■ **Required actions**
(A) In the puppy thread, how many puppies did Mya deliver?
(B) Rewrite the text read from each of the entries below, changing "Malaysia" to "Indonesia" and keeping everything else the same. Leave the pictures out of your answer.

■ **Selected extract**
# The puppies are here :)



## twoisplenty (Nov 12, 2008)

My girl Mya started delivering her puppies at 5:30am this morning, we finished at 2:30pm. The grand total count is 13 :wacko: 8 males and 5 females.


----------



## GoingPostal (Sep 5, 2011)

Holy puppies! You and momma are going to have your hands full for sure.


----------



## Caty M (Aug 13, 2010)

Adorable- but 13? You're not going to have a social life for awhile LOL. Don't you have older pups, too?

Love the one on the bottom left with the pink face!


----------



## Makovach (Jan 24, 2012)

I want to wait three weeks and come sit in the middle of your floor and be mauled by puppies!!!!!

My boyfriend always talk about what our next dog will be breed wise... We can tell ourselves and everyone else what ever we want, but at the end of the day, we both know it will be another boxer


----------



## chowder (Sep 7, 2008)

Unbelievable!! Momma looks exhausted in that picture. You definitely have your hands full for the next 2 months. Give them all big kisses from everyone here!


----------



## mischiefgrrl (Oct 28, 2010)

Beautiful colors/coats!


----------



## NewYorkDogue (Sep 27, 2011)

Nothing sweeter than a big pile of puppies...:smile:

They really look adorable; best of luck with them!


----------



## twoisplenty (Nov 12, 2008)

■ **Supplied data**
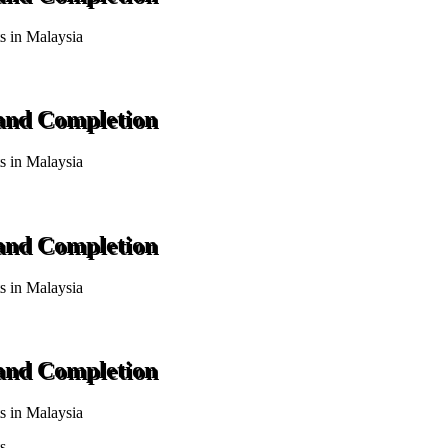
ts in Malaysia
 and Completion
ts in Malaysia
 and Completion
ts in Malaysia
 and Completion
ts in Malaysia
s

■ **Solutions to the tasks**
(A) Thirteen: 8 males and 5 females.

(B)
ts in Indonesia
 and Completion
ts in Indonesia
 and Completion
ts in Indonesia
 and Completion
ts in Indonesia
s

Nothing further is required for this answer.